The shots at the presidential candidate are coming from the super PAC supporting the campaign of his one-time friend and mentor, former Florida Gov. Jeb Bush, who is barely registering in many polls across the country after having entered the presidential race as the presumptive GOP nominee.

And some Republicans don't like it one bit.

Many GOP insiders fear that the jabs – by the super PAC Right to Rise – which they view as cheap shots that are also misleading and will do more than harm than good, according to Politico.

They see Bush, who has been languishing at about 5-6 percent in opinion polls, as having little chance of becoming the establishment GOP alternative to conservative firebrands Donald Trump and Sen. Ted Cruz. Rubio, by contrast, has maintained a formidable position in many national, regional and state polls, and has delivered strong performances in debates.

Establishment GOP insiders see Rubio as their most potent antidote to Cruz and Trump, and fear that the Bush super PAC’s growing efforts to undermine the Florida lawmaker will end up helping Cruz and Trump.

“This is something Jeb Bush has to decide. Does he want his legacy to be that he elected Donald Trump or Ted Cruz?” Politico quoted Stuart Stevens, the GOP strategist who ran Mitt Romney’s 2012 campaign, as saying. “He can’t control that super PAC, but he ought to call on the super PAC to stop and stop attacking people with whom he mostly agrees.”

Bush himself backed off hitting hard at Rubio, including in GOP debates, after it seemed only to bolster Rubio and cast Bush in a negative light. Republicans say that having the super PAC continue the approach to criticizing Rubio probably won't produce better results for Bush.

“This thing has been mismanaged and screwed up since the beginning,” Politico quoted an unidentified Jeb Bush backer who also worked in both previous Bush administrations. “It’s gotten to the point where the old-timers are saying ‘it’s really sad.’ How as presumptive leader with $100 million in the bank did you get yourself in a box where you have to attack Rubio and [New Jersey Gov.

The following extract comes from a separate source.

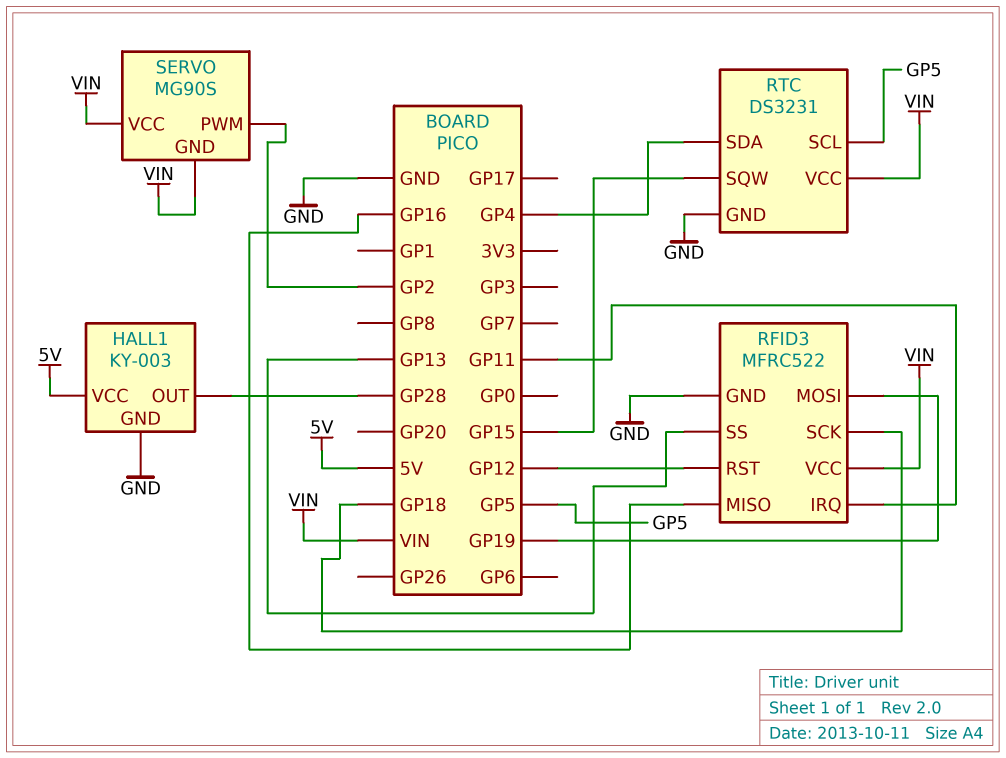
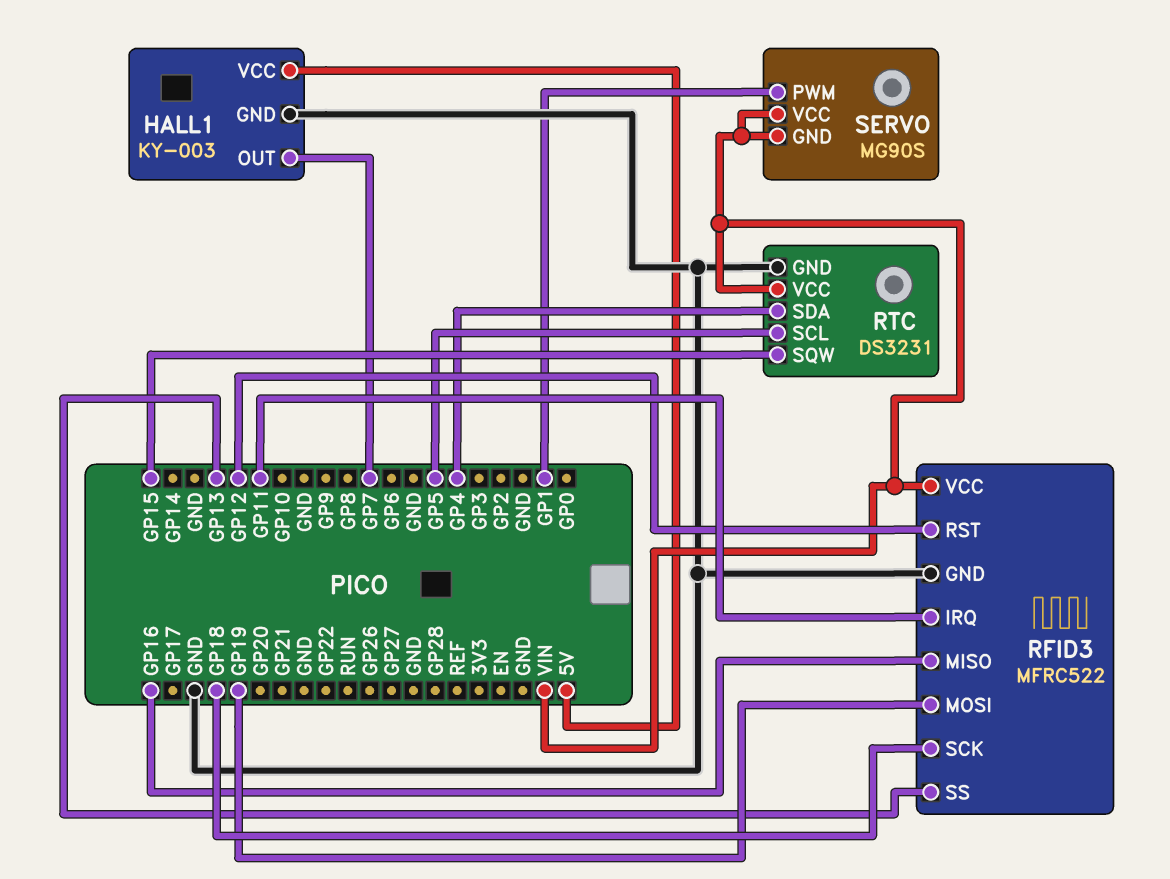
HALL1 pin OUT: GP28 -> GP7
SERVO pin PWM: GP2 -> GP1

Chris] Christie to win your lane?”

In its recently-released third anti-Rubio advertisement, Right to Rise cast the Florida senator as a chameleon on the issue of immigration.

It shows Rubio as a weather vane on a roof, pointing one way then the other, to depict what it characterizes as his changing positions on immigration.

“Marco Rubio ran for Senate saying he opposed amnesty,” a narrator says. “Then he flipped, and worked with liberal Chuck Schumer to co-author the path to citizenship.”

“He threatened to vote against it, and then voted for it. He supported his own Dream Act, and then he abandoned it.”

Some experts say that, if anything, immigration is not the issue to use to hammer away at Rubio, since Bush himself has expressed support in the past for giving undocumented immigrants a path to legal status.

Bush defenders say he’s still a player in the race and that it would make no sense for him to go after Trump and Cruz, two candidates whose supporters he has little chance of getting to convert to his side.

Christie, they say, has hurled direct, insulting comments at Rubio’s camp, and isn’t getting the kind of frowns in response from establishment Republicans.

“I’ve not heard Jeb say Rubio is trying to slime his way to the White House,” said Ron Kaufman, a Bush backer and long-time GOP operative in Massachusetts, to Politico. “Why should Jeb Bush, the only candidate in the Republican race with a legitimate national network, why is it not okay for him to draw contrasts when all of these guys are battling to be the finalist in the centrist conservative lane?”